Our train out of Xi’an was delayed nearly two hours, meaning a long uncomfortable wait in the cramped and sweaty station, but somehow arrived in Xining on time at 09:48!?!  We were the only tourists on the train and shared our hard sleeper cabin (6 berth) with some cute elderly Chinese passengers, we tried communicating but neither of us spoke the others language.  I had the bottom bunk and woke at 07:30ish with three of them sitting on the bunk opposite looking at me whilst chewing chicken wings, quite surreal.

We left our backpacks in left luggage and took a harrowing taxi ride into the surprisingly large city of Xining, which lies on the former border between China and Tibet. We went to the office of Snowlion Tours who were arranging our trip as independent travel is not permitted in Tibet, all tourists must have a guide and visitor permit granted by the Chinese government, which can only be applied for through a tour agency.  We did a lot of research into tour agencies as most are Chinese government run and we wanted to have a Tibetan guide.  We meet the manager, Wangden, with whom we had previously exchanged hundreds of emails to arrange the tour. He was a really great guy and after picking up our Tibet entry permits, train tickets, and of course paying we had lunch (we tried Yak meat for the first time – nice) together in a local restaurant, and being Tibetan he gave us a helpful insight into the culture and religion of Tibet.

■ Set of tasks:
1. In the travel account, what is the name of the Snowlion Tours manager the travelers met in Xining?
2. Print the passage of the travel account between "Our train out" and "wings, quite surreal.", inclusive.

■ Record extracts:

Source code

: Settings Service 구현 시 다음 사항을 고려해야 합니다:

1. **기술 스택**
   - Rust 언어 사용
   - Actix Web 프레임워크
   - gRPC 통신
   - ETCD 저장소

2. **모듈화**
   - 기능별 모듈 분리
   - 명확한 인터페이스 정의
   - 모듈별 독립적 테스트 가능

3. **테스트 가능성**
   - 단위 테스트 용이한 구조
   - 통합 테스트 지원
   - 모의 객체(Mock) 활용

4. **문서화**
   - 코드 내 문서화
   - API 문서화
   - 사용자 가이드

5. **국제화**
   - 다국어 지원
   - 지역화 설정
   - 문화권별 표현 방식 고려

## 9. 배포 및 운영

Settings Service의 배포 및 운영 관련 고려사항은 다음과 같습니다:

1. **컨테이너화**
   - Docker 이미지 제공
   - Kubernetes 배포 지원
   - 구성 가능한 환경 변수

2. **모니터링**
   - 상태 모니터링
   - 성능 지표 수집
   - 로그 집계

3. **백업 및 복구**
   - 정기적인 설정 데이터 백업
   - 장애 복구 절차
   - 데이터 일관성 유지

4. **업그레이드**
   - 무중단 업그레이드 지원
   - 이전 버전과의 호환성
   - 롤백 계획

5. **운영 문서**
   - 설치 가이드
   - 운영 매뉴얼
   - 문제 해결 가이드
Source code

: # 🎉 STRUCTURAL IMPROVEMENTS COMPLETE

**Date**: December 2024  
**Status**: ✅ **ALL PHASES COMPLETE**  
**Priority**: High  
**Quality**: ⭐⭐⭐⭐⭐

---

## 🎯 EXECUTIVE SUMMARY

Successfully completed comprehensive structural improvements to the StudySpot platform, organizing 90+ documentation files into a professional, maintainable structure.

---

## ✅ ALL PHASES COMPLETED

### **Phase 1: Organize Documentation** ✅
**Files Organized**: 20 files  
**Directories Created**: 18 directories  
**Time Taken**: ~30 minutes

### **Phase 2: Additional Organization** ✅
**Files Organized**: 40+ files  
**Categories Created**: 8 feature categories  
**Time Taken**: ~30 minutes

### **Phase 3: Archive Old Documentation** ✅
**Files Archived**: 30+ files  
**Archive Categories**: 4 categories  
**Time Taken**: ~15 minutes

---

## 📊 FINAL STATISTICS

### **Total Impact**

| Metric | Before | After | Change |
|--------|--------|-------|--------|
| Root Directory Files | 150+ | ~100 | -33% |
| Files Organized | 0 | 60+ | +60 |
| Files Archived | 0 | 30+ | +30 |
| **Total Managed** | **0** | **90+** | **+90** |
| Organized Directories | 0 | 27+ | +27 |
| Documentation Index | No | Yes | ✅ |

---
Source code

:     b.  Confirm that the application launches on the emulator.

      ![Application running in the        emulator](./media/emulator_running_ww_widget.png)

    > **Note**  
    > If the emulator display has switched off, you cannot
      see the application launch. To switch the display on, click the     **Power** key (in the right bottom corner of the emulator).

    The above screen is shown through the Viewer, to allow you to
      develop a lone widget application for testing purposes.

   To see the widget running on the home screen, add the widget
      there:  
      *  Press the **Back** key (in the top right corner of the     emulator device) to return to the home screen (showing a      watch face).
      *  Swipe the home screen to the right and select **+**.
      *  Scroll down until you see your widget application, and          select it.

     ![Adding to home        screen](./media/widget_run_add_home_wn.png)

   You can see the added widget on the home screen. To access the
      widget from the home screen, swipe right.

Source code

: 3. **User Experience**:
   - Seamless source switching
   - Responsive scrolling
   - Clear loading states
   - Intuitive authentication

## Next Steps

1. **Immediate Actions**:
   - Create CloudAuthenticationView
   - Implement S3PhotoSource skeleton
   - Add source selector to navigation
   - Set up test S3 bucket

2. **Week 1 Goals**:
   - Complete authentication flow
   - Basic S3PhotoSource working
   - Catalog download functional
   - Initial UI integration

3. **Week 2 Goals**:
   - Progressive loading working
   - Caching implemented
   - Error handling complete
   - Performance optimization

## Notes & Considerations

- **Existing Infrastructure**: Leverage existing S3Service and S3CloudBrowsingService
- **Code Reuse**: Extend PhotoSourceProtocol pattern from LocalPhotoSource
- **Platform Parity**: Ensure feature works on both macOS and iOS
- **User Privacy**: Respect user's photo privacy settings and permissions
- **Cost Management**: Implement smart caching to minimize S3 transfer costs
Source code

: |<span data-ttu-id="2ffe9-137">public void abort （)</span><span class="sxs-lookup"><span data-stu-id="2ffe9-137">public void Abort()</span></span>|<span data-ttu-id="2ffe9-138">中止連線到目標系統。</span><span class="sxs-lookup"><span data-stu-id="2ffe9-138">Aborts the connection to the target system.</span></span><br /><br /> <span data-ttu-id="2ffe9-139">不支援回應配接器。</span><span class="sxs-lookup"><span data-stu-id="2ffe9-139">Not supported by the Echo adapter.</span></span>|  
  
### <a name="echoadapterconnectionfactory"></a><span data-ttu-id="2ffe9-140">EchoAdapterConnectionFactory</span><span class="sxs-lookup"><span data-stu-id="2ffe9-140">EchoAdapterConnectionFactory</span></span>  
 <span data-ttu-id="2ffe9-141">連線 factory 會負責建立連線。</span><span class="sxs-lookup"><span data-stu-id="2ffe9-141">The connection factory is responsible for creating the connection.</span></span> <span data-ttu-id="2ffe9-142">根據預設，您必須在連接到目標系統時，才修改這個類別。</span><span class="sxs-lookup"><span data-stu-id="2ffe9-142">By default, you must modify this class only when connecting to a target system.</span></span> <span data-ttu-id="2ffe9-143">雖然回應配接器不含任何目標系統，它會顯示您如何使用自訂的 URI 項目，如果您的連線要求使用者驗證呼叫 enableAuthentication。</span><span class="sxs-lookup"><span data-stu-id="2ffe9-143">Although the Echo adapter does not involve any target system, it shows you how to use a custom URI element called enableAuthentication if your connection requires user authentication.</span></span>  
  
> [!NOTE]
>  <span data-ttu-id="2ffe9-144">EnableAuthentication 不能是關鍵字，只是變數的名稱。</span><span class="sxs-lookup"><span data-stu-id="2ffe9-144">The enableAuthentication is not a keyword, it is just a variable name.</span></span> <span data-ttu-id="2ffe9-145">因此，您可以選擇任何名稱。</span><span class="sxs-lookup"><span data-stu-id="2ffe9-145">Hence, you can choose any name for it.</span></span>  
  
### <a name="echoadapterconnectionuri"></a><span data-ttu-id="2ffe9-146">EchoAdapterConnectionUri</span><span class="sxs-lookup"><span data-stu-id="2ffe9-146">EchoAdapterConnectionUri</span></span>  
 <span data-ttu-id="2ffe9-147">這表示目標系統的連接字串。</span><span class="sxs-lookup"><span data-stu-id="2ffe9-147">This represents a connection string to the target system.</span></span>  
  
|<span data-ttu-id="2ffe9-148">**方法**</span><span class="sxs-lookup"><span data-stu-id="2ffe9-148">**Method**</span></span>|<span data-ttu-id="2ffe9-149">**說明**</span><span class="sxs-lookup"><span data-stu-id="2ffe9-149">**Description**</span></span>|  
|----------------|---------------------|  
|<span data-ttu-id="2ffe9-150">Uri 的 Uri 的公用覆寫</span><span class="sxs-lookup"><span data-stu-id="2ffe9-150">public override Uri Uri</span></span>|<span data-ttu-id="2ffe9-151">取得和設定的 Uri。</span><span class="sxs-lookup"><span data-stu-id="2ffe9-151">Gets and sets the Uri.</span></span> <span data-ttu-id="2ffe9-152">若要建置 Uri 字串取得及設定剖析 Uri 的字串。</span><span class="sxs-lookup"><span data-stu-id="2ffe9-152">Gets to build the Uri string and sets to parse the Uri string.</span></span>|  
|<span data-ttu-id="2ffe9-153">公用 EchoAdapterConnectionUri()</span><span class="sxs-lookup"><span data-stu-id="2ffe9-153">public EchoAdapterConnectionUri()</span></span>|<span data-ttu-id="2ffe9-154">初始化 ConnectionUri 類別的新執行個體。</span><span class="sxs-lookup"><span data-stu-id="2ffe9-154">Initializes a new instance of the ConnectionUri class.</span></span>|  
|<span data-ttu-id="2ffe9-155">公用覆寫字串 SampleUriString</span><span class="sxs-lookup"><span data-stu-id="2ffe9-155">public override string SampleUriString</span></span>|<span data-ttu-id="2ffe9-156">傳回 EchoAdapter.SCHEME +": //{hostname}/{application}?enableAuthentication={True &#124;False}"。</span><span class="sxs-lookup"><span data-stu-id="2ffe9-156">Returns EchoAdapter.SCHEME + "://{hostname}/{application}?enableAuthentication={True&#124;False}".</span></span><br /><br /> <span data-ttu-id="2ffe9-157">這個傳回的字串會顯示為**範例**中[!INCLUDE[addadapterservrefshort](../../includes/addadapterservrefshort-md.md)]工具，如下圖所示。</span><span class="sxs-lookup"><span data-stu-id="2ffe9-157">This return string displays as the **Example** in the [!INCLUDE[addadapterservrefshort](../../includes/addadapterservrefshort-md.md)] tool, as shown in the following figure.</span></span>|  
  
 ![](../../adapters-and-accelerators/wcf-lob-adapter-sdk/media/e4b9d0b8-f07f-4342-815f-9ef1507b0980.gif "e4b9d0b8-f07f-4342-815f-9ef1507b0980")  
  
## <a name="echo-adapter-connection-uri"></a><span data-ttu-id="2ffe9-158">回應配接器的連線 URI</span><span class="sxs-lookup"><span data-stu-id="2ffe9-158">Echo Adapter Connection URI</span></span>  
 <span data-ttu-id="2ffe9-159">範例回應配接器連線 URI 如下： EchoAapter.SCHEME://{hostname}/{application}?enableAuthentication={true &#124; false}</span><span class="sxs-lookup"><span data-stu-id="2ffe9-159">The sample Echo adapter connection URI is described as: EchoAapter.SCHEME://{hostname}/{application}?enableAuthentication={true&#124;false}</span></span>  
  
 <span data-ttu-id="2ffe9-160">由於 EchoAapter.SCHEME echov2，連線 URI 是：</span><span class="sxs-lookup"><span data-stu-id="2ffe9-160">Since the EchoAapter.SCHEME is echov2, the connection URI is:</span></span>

■ Numbered answers:
1. Wangden

2.
Our train out of Xi’an was delayed nearly two hours, meaning a long uncomfortable wait in the cramped and sweaty station, but somehow arrived in Xining on time at 09:48!?!  We were the only tourists on the train and shared our hard sleeper cabin (6 berth) with some cute elderly Chinese passengers, we tried communicating but neither of us spoke the others language.  I had the bottom bunk and woke at 07:30ish with three of them sitting on the bunk opposite looking at me whilst chewing chicken wings, quite surreal.